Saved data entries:
· · · · ·

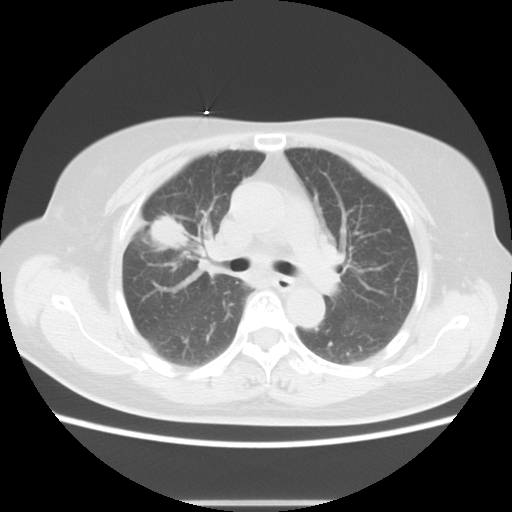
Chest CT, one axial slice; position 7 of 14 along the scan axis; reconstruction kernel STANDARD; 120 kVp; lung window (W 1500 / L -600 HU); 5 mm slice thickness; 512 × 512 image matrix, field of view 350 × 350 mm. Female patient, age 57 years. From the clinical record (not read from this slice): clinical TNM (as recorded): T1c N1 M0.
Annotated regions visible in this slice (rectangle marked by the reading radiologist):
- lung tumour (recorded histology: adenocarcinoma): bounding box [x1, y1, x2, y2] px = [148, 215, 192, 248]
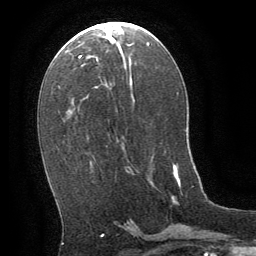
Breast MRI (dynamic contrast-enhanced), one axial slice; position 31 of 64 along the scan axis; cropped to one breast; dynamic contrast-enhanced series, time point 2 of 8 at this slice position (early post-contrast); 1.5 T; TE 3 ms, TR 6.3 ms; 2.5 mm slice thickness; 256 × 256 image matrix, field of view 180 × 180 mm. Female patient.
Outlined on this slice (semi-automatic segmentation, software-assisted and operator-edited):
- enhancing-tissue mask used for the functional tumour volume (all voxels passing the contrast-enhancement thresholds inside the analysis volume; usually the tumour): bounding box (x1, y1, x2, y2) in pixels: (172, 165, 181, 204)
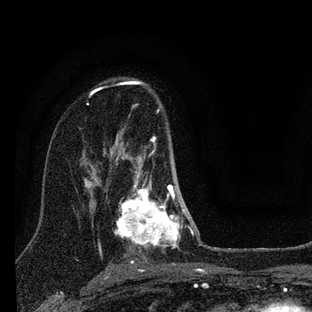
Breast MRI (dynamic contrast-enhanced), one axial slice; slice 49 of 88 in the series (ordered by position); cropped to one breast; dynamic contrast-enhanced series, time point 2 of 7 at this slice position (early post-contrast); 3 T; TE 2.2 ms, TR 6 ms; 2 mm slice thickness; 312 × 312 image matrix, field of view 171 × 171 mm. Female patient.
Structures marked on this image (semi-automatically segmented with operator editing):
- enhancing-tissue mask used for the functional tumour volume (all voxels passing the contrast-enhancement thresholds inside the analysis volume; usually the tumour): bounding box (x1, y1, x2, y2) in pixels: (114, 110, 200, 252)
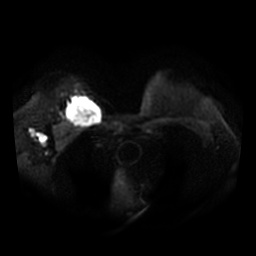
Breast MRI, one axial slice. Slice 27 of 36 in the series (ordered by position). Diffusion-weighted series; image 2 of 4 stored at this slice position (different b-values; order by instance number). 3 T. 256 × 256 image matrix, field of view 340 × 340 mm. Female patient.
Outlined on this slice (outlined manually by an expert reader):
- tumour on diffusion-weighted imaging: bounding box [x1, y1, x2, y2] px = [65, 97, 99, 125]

· · · · ·

Word for word, restate the records shown above, minus the pictures.

Chest CT, one axial slice; position 7 of 14 along the scan axis; reconstruction kernel STANDARD; 120 kVp; lung window (W 1500 / L -600 HU); 5 mm slice thickness; 512 × 512 image matrix, field of view 350 × 350 mm. Female patient, age 57 years. From the clinical record (not read from this slice): clinical TNM (as recorded): T1c N1 M0.
Annotated regions visible in this slice (rectangle marked by the reading radiologist):
- lung tumour (recorded histology: adenocarcinoma): bounding box [x1, y1, x2, y2] px = [148, 215, 192, 248]
Breast MRI (dynamic contrast-enhanced), one axial slice; position 31 of 64 along the scan axis; cropped to one breast; dynamic contrast-enhanced series, time point 2 of 8 at this slice position (early post-contrast); 1.5 T; TE 3 ms, TR 6.3 ms; 2.5 mm slice thickness; 256 × 256 image matrix, field of view 180 × 180 mm. Female patient.
Outlined on this slice (semi-automatic segmentation, software-assisted and operator-edited):
- enhancing-tissue mask used for the functional tumour volume (all voxels passing the contrast-enhancement thresholds inside the analysis volume; usually the tumour): bounding box (x1, y1, x2, y2) in pixels: (172, 165, 181, 204)
Breast MRI (dynamic contrast-enhanced), one axial slice; slice 49 of 88 in the series (ordered by position); cropped to one breast; dynamic contrast-enhanced series, time point 2 of 7 at this slice position (early post-contrast); 3 T; TE 2.2 ms, TR 6 ms; 2 mm slice thickness; 312 × 312 image matrix, field of view 171 × 171 mm. Female patient.
Structures marked on this image (semi-automatically segmented with operator editing):
- enhancing-tissue mask used for the functional tumour volume (all voxels passing the contrast-enhancement thresholds inside the analysis volume; usually the tumour): bounding box (x1, y1, x2, y2) in pixels: (114, 110, 200, 252)
Breast MRI, one axial slice. Slice 27 of 36 in the series (ordered by position). Diffusion-weighted series; image 2 of 4 stored at this slice position (different b-values; order by instance number). 3 T. 256 × 256 image matrix, field of view 340 × 340 mm. Female patient.
Outlined on this slice (outlined manually by an expert reader):
- tumour on diffusion-weighted imaging: bounding box [x1, y1, x2, y2] px = [65, 97, 99, 125]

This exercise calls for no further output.